The charter currently gives voters three options if recommendations by selectmen and the Finance Committee differ: Vote ‘yes’ for the selectmen’s recommendation, vote ‘yes’ for the Finance Committee’s recommendation or ‘no’ for neither. For the past few years, people voting ‘no’ have controlled the vote despite a higher majority voting in favor of either the selectmen’s or Finance Committee’s numbers.
Previously, the commission had received comments from residents wanting only the budget number from selectmen on the ballot, which is how Mexico does its ballot. That would make the Finance Committee an advisory-only group.
Saisi said the commission discussed having a defeated budget default to the previous year’s budget, less 15 percent.
“But many considered that to be unwise and, perhaps, micromanaging the selectmen,” he said.
The concept of holding an earlier town meeting to choose between the Finance Committee’s and selectmen’s recommendations was also discussed. However, the commission determined that it would push budget preparations back way too early in Rumford’s fiscal year, causing an undue burden on department heads, Saisi said.
The commission also discussed which, if any, portions of the ordinances should be incorporated into the charter.
“Many really good ideas were expressed, and the commission will be reviewing each in further detail at the next meeting,” Saisi said.
Time permitting, they additionally plan to discuss providing a mechanism to allow residents to enact a tax cap.
Last year, former Rumford Selectman Mark Belanger introduced the “Tax Relief” petition on April 3 at The Concerned Rumford Taxpayers Group meeting.
The petition sought to create an ordinance to cap the property tax rate at $17.50 per $1,000 of assessed valuation for each fiscal year, beginning July 1. The tax rate then was $24.25.

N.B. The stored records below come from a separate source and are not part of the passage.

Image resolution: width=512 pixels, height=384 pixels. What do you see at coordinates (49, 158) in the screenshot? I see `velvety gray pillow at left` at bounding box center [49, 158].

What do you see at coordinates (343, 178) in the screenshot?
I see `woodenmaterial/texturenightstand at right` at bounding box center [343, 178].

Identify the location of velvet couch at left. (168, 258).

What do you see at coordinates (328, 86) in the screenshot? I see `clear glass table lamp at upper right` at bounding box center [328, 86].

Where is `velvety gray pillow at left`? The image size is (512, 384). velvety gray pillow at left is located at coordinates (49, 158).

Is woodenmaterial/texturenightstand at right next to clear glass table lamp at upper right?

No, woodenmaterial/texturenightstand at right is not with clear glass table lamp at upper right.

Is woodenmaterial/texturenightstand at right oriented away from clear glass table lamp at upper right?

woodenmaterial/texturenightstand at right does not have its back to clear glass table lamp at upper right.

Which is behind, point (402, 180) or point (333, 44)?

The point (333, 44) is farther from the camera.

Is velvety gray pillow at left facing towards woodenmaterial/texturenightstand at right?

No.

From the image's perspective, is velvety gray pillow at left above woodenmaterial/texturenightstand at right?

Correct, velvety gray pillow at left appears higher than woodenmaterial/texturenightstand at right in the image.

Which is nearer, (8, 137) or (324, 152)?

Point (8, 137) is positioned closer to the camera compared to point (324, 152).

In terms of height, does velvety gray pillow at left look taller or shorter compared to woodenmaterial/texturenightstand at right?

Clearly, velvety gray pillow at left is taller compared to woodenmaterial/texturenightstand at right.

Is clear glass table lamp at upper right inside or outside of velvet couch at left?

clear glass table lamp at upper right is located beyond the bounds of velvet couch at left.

Belanger told selectmen that given the financial burden of high property taxes on businesses and homeowners, petitioners believed it met the charter’s ‘critical circumstance’ existence clause. Selectmen decided otherwise.
After more meetings between the two groups, more petitions and eventually a proposed spending cap ordinance, selectmen, through town attorney Jennifer Kreckel, decided that a spending cap could only be implemented with a charter change and not with an ordinance.
The Charter Commission meets at 6 p.m. on the first and third Tuesdays of each month in the Municipal Building Conference Room near the police station.